— begin —

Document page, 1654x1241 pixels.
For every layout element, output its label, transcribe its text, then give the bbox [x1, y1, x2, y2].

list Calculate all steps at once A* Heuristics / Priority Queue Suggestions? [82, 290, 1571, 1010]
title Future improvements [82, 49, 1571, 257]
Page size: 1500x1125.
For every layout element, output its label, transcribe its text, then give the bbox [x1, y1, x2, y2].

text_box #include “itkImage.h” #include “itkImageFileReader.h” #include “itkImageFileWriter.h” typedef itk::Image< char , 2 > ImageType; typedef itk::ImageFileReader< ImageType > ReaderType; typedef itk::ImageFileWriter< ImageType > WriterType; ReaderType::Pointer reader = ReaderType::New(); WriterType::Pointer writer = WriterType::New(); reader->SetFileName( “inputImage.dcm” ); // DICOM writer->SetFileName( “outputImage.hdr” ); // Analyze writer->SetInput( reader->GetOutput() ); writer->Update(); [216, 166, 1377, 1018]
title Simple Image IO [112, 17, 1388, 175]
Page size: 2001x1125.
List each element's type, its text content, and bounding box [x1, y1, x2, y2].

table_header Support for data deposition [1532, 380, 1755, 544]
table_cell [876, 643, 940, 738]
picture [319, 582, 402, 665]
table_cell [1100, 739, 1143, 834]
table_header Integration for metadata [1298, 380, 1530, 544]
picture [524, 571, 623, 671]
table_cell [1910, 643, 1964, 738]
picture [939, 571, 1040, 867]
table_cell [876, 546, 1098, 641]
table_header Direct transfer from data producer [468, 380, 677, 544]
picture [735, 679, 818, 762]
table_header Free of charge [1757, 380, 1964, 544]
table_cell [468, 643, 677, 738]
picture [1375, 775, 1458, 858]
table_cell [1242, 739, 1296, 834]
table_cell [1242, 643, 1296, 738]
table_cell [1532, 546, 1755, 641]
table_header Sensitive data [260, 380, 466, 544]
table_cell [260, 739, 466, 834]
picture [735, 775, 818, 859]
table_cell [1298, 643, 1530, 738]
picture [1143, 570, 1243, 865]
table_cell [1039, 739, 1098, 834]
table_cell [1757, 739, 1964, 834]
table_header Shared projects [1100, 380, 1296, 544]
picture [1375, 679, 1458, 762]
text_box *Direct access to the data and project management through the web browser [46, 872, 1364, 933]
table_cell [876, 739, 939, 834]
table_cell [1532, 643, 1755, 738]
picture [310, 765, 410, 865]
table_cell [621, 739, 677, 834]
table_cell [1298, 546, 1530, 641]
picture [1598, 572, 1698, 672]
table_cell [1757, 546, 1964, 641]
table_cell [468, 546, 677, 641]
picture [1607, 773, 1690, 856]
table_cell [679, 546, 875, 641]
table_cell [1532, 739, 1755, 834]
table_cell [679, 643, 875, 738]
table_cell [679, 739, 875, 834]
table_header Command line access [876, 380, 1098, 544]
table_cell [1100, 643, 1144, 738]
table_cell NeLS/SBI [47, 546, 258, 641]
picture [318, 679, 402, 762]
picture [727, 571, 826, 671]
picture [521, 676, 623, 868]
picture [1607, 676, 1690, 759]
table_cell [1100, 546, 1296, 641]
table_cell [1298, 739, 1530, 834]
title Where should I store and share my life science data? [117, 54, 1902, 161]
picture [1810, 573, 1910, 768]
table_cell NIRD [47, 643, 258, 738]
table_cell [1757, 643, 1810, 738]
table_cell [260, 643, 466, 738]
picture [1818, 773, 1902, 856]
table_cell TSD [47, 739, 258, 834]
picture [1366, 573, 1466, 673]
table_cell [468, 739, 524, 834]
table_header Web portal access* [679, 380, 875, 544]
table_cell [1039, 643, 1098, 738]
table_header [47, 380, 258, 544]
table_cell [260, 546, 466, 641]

— end —

Stated problem:
Rewrite all of the data above with "Sensitive data" changed to "Confidential data", leaving everything else unchanged.

Exercise result:
Document page, 1654x1241 pixels.
For every layout element, output its label, transcribe its text, then give the bbox [x1, y1, x2, y2].

list Calculate all steps at once A* Heuristics / Priority Queue Suggestions? [82, 290, 1571, 1010]
title Future improvements [82, 49, 1571, 257]
Page size: 1500x1125.
For every layout element, output its label, transcribe its text, then give the bbox [x1, y1, x2, y2].

text_box #include “itkImage.h” #include “itkImageFileReader.h” #include “itkImageFileWriter.h” typedef itk::Image< char , 2 > ImageType; typedef itk::ImageFileReader< ImageType > ReaderType; typedef itk::ImageFileWriter< ImageType > WriterType; ReaderType::Pointer reader = ReaderType::New(); WriterType::Pointer writer = WriterType::New(); reader->SetFileName( “inputImage.dcm” ); // DICOM writer->SetFileName( “outputImage.hdr” ); // Analyze writer->SetInput( reader->GetOutput() ); writer->Update(); [216, 166, 1377, 1018]
title Simple Image IO [112, 17, 1388, 175]
Page size: 2001x1125.
List each element's type, its text content, and bounding box [x1, y1, x2, y2].

table_header Support for data deposition [1532, 380, 1755, 544]
table_cell [876, 643, 940, 738]
picture [319, 582, 402, 665]
table_cell [1100, 739, 1143, 834]
table_header Integration for metadata [1298, 380, 1530, 544]
picture [524, 571, 623, 671]
table_cell [1910, 643, 1964, 738]
picture [939, 571, 1040, 867]
table_cell [876, 546, 1098, 641]
table_header Direct transfer from data producer [468, 380, 677, 544]
picture [735, 679, 818, 762]
table_header Free of charge [1757, 380, 1964, 544]
table_cell [468, 643, 677, 738]
picture [1375, 775, 1458, 858]
table_cell [1242, 739, 1296, 834]
table_cell [1242, 643, 1296, 738]
table_cell [1532, 546, 1755, 641]
table_header Confidential data [260, 380, 466, 544]
table_cell [260, 739, 466, 834]
picture [735, 775, 818, 859]
table_cell [1298, 643, 1530, 738]
picture [1143, 570, 1243, 865]
table_cell [1039, 739, 1098, 834]
table_cell [1757, 739, 1964, 834]
table_header Shared projects [1100, 380, 1296, 544]
picture [1375, 679, 1458, 762]
text_box *Direct access to the data and project management through the web browser [46, 872, 1364, 933]
table_cell [876, 739, 939, 834]
table_cell [1532, 643, 1755, 738]
picture [310, 765, 410, 865]
table_cell [621, 739, 677, 834]
table_cell [1298, 546, 1530, 641]
picture [1598, 572, 1698, 672]
table_cell [1757, 546, 1964, 641]
table_cell [468, 546, 677, 641]
picture [1607, 773, 1690, 856]
table_cell [679, 546, 875, 641]
table_cell [1532, 739, 1755, 834]
table_cell [679, 643, 875, 738]
table_cell [679, 739, 875, 834]
table_header Command line access [876, 380, 1098, 544]
table_cell [1100, 643, 1144, 738]
table_cell NeLS/SBI [47, 546, 258, 641]
picture [318, 679, 402, 762]
picture [727, 571, 826, 671]
picture [521, 676, 623, 868]
picture [1607, 676, 1690, 759]
table_cell [1100, 546, 1296, 641]
table_cell [1298, 739, 1530, 834]
title Where should I store and share my life science data? [117, 54, 1902, 161]
picture [1810, 573, 1910, 768]
table_cell NIRD [47, 643, 258, 738]
table_cell [1757, 643, 1810, 738]
table_cell [260, 643, 466, 738]
picture [1818, 773, 1902, 856]
table_cell TSD [47, 739, 258, 834]
picture [1366, 573, 1466, 673]
table_cell [468, 739, 524, 834]
table_header Web portal access* [679, 380, 875, 544]
table_cell [1039, 643, 1098, 738]
table_header [47, 380, 258, 544]
table_cell [260, 546, 466, 641]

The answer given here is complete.